WORK ITEM:
Restate only the tail of the data below, starting at the line that contains "Casas de campo en Culebra" and including the last line, word for word.

::: EXERCISE INPUTS :::

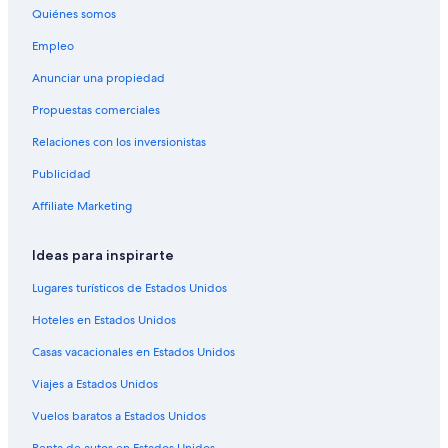
Quiénes somos
Apartamentos en Vieques
Empleo
Resorts de condominios en Vieques
Anunciar una propiedad
Villas en Vieques
Propuestas comerciales
Hoteles cerca de Playa Flamenco
Relaciones con los inversionistas
Hoteles cerca de Playa Tamarindo
Publicidad
Apartamentos en Playa Sardinas II
Villas en Playa Sardinas II
Affiliate Marketing
Apart-Hoteles en Culebra
Ideas para inspirarte
B&B en Culebra
Lugares turísticos de Estados Unidos
Cabañas en Culebra
Hoteles en Estados Unidos
Tiendas de campaña en Culebra
Casas vacacionales en Estados Unidos
Casas de campo en Culebra
Viajes a Estados Unidos
Casas de huéspedes en Culebra
Casas vacacionales en Culebra
Vuelos baratos a Estados Unidos
Casas flotantes en Culebra
Renta de autos en Estados Unidos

:::

WORKED SOLUTION:
Casas de campo en Culebra
Viajes a Estados Unidos
Casas de huéspedes en Culebra
Casas vacacionales en Culebra
Vuelos baratos a Estados Unidos
Casas flotantes en Culebra
Renta de autos en Estados Unidos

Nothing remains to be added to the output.